§ To-do item:
Transcribe the records word for word from the line containing "At which category" through the end of the records, leaving the pictures out of your answer.

Rendered chart images:
------------------------------------------------------------------------

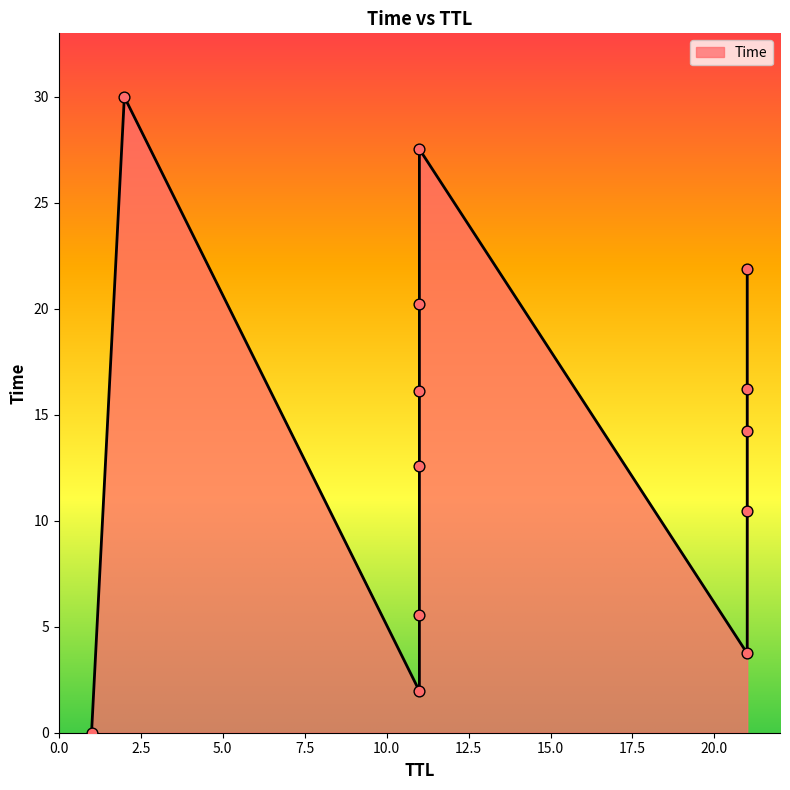

Between 11 and 11, which is larger?

11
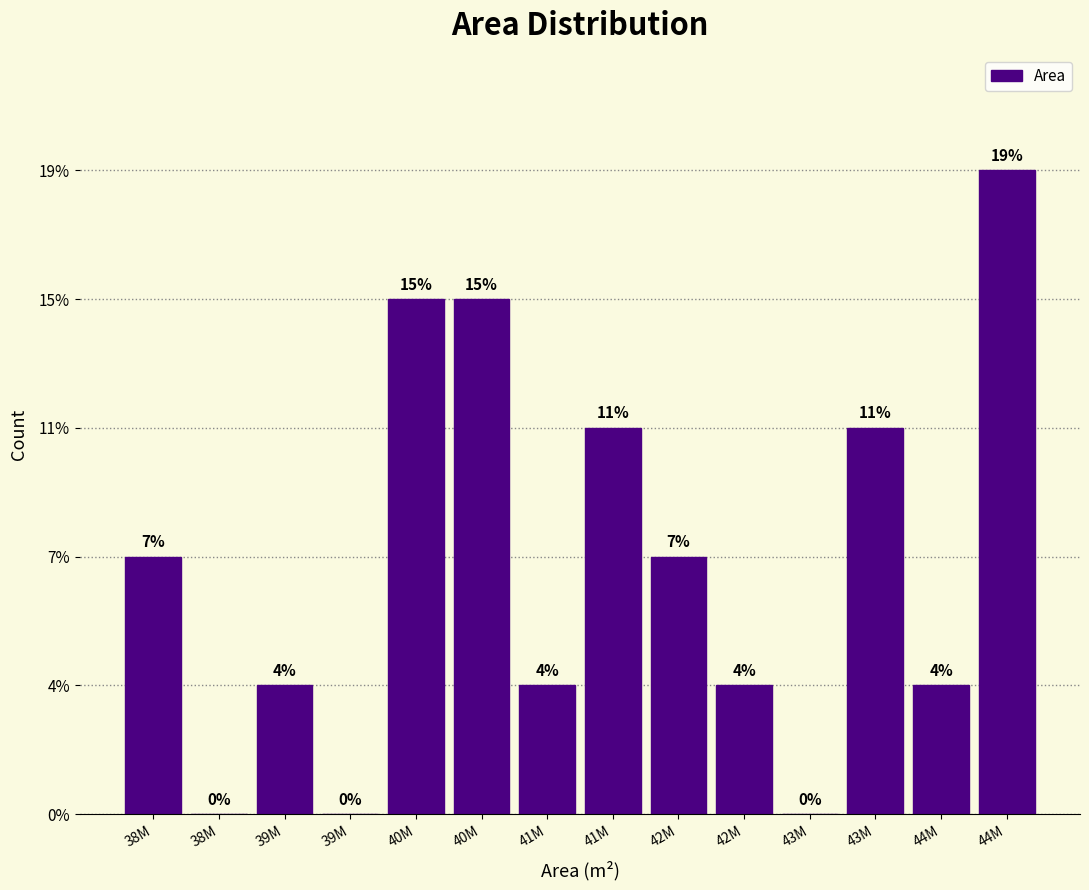

Are the bars horizontal?

No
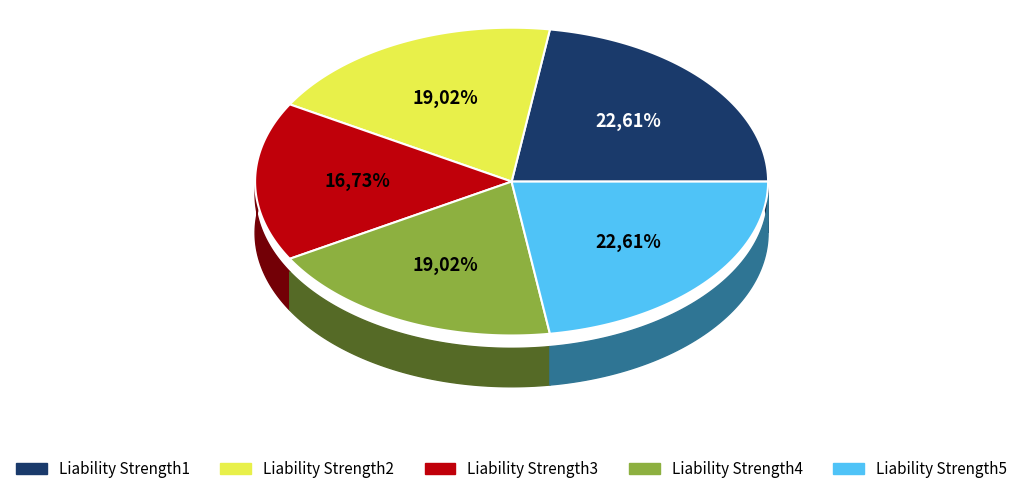

What percentage is the Liability Strength5 slice, to the nearest percent?

23%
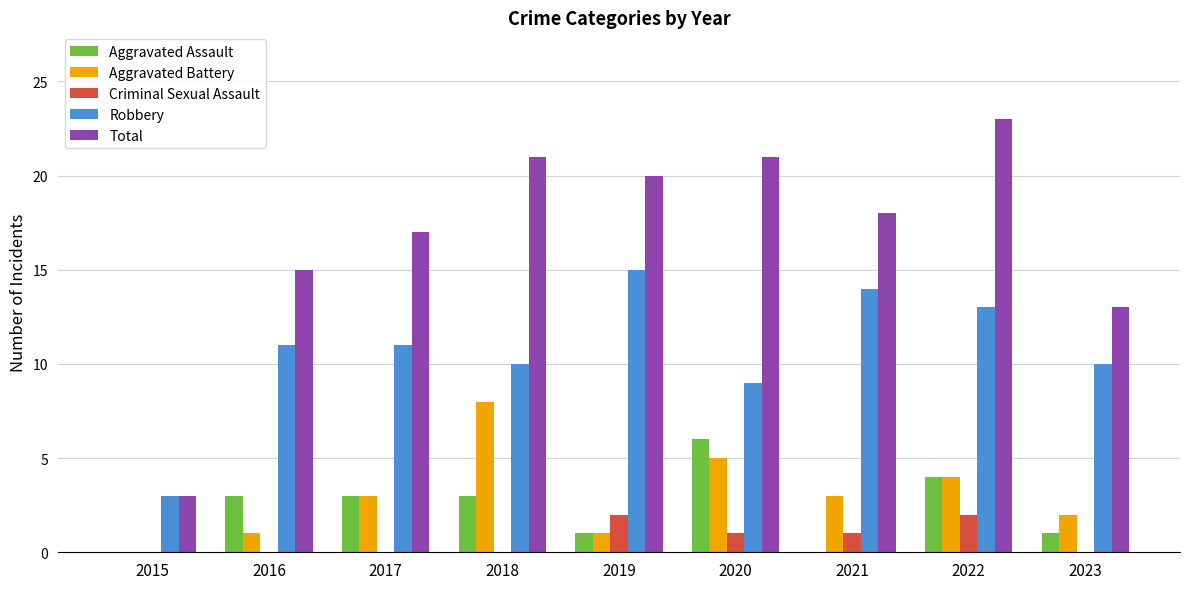

Are the bars grouped side by side (vs. stacked)?

Yes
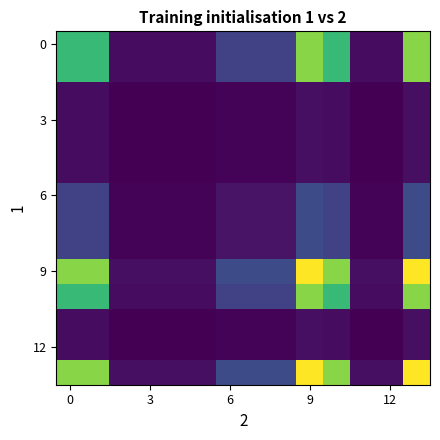

At which category is the sum across all series the highest?

9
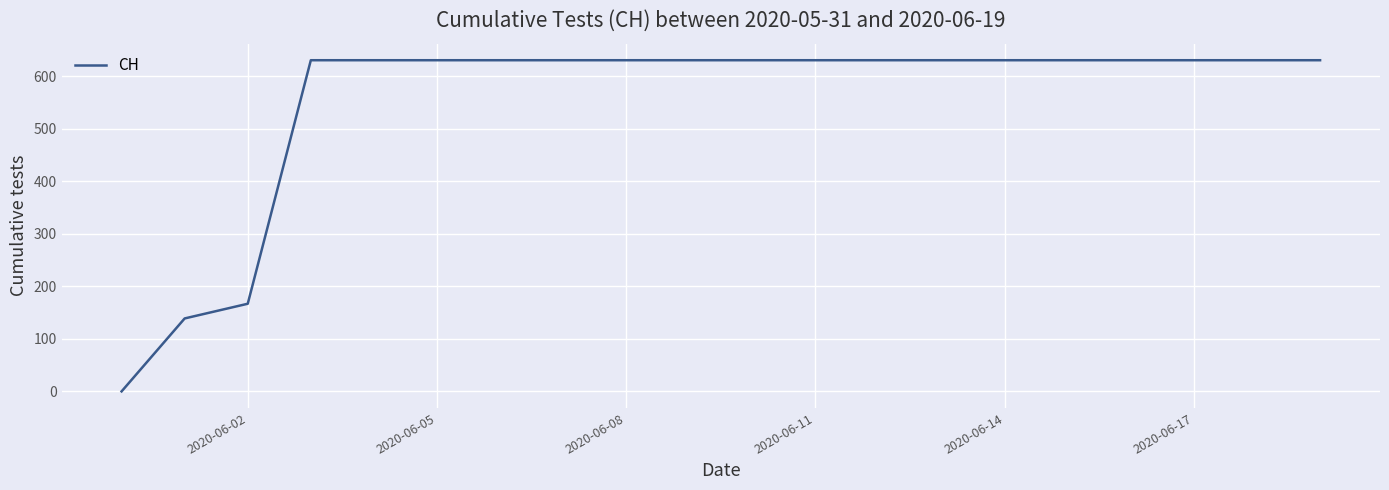

What is the difference between the maximum and minimum values?

631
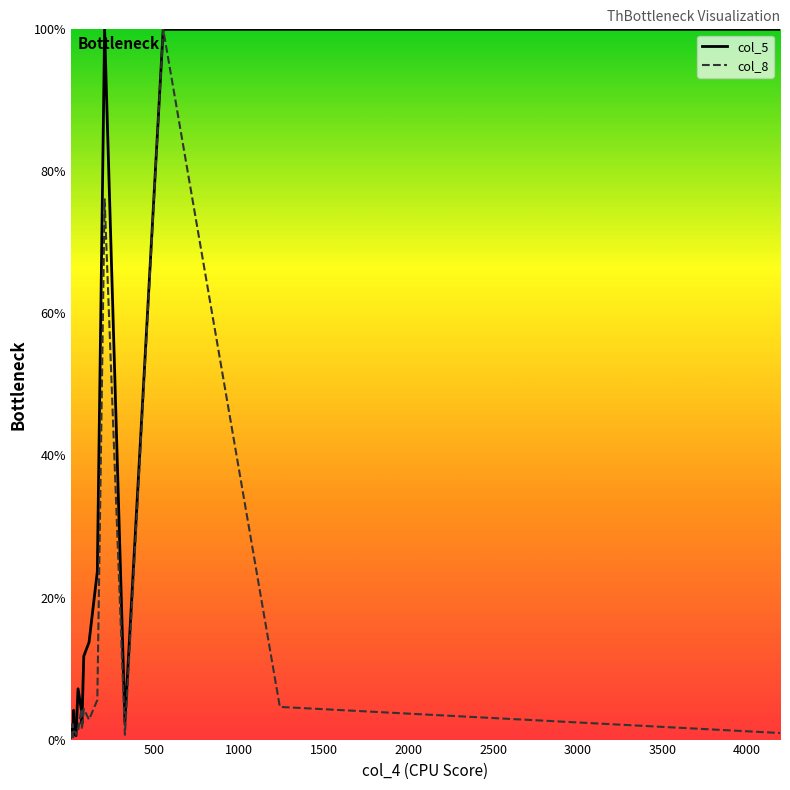

What are all the series names shown in the legend?

col_5, col_8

------------------------------------------------------------------------

§ Exercise solution:
At which category is the sum across all series the highest?

9

What is the difference between the maximum and minimum values?

631

What are all the series names shown in the legend?

col_5, col_8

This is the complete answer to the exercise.